O Império Romano do Oriente, por outro lado, renovado em sua cultura e como grande centro de um cristianismo vigoroso, conseguiu reafirmar sua razão de ser e perdurou por outros mil anos. Quando Constantinopla, por sua vez, ficou inerte e atrofiada, foi a asabiyya dos otomanos das estepes orientais que os substituiu. E esse Império Otomano emergiu na cena histórica em todo seu esplendor por séculos, mas acabou se petrificando até se tornar o “homem doente da Europa”, dominado por eunucos e soldados escravos sequestrados de famílias cristãs, momento em que sua asabiyya desapareceu.
O colapso e a substituição de uma civilização são uma forma de destruição criativa, algo que não é necessariamente “bom” ou “mau”, mas necessário e inevitável.
A civilização que atualmente está no fim de sua passionaridade, de fato, esgotou há muito tempo a asabiyya que um dia teve, como é o caso do mundo liberal-capitalista ocidental.
O Ocidente é um cadáver inchado, já clinicamente morto, mas mantido com alguma vida graças a intervenções médicas desesperadas (como o sistema de moeda fiduciária com o dólar como espinha dorsal e o controle da economia mundial através do FMI e do Banco Mundial). Mas este sistema não pode durar e não durará para sempre.
Esse monstro de Frankenstein que é a sociedade ocidental, que começou a voltar-se contra seu próprio passado e suas culturas originais ao mesmo tempo em que se arroga uma superioridade inerente frente a todas as demais, está condenado ao fracasso. A única questão que resta esclarecer é em que termos isso terminará.
No entanto, não quero ser fatalista em relação à possibilidade da Europa e ao seu futuro. A tese spengleriana parece às vezes demasiado fatalista, embora o próprio Spengler também reservasse espaço para a possibilidade de uma civilização salvar a si mesma. É possível que a Europa se reafirme como um polo civilizacional, longe da influência mortal da corrupção anglo-americana. Será difícil, mas não impossível. A Europa pode renascer redescobrindo seus valores e identidade própria pré-modernos.

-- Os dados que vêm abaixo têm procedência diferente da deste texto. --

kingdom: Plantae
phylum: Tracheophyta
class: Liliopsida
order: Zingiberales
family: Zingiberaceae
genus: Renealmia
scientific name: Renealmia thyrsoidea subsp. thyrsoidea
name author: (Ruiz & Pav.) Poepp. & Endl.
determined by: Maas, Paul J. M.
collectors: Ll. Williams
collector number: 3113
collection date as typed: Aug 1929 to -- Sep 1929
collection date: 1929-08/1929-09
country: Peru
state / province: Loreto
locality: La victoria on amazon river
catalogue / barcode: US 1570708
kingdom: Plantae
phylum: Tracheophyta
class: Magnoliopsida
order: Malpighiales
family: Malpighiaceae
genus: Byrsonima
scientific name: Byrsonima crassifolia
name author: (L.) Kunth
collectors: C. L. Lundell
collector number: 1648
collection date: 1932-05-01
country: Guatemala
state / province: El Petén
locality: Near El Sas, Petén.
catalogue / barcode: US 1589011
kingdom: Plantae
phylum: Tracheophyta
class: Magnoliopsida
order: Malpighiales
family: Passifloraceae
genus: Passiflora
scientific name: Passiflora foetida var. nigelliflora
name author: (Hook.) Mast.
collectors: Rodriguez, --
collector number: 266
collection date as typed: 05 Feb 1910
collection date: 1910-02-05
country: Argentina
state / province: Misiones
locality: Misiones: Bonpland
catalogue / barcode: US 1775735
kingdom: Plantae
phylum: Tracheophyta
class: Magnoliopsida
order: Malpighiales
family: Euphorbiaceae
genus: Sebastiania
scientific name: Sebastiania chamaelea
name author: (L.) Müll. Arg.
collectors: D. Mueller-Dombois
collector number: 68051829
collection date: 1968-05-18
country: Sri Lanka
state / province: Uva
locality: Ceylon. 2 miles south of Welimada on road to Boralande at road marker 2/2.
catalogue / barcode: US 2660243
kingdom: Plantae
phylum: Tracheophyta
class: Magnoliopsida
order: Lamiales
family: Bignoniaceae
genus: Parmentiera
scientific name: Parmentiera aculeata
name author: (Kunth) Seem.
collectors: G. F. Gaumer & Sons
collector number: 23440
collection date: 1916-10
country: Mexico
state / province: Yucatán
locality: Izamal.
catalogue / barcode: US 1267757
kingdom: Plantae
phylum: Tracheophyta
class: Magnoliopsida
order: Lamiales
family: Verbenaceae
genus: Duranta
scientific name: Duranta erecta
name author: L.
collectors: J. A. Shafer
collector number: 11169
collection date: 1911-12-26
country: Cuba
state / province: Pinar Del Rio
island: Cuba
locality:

De forma semelhante à reafirmação do Império Romano do Oriente e à reinvenção da China durante a Revolução Xinhai.
Ou pode continuar pelo caminho da autodestruição em que se encontra agora, seguir o Pentágono e Wall Street até o túmulo e optar por se tornar um campo de batalha. Nesse caso, essa sociedade será varrida pelas “hordas do Oriente”, como fizeram antes os hunos, os seljúcidas, os mongóis e os turcos otomanos. A passionaridade de, no mínimo, russos, chineses e iranianos eclipsará os restos petrificados do mundo atlantista. O projeto globalista dominado pelos Estados Unidos cairá então de forma muito semelhante à do Império Romano do Ocidente diante dos “bárbaros”, como a Babilônia caiu diante de Ciro, o Grande, e como o Reich foi derrubado pelas forças zelosas da URSS.
A escolha pertence à Europa. O resultado será o mesmo, o processo depende de nós. Reafirmação criativa ou destruição criativa: nós escolhemos.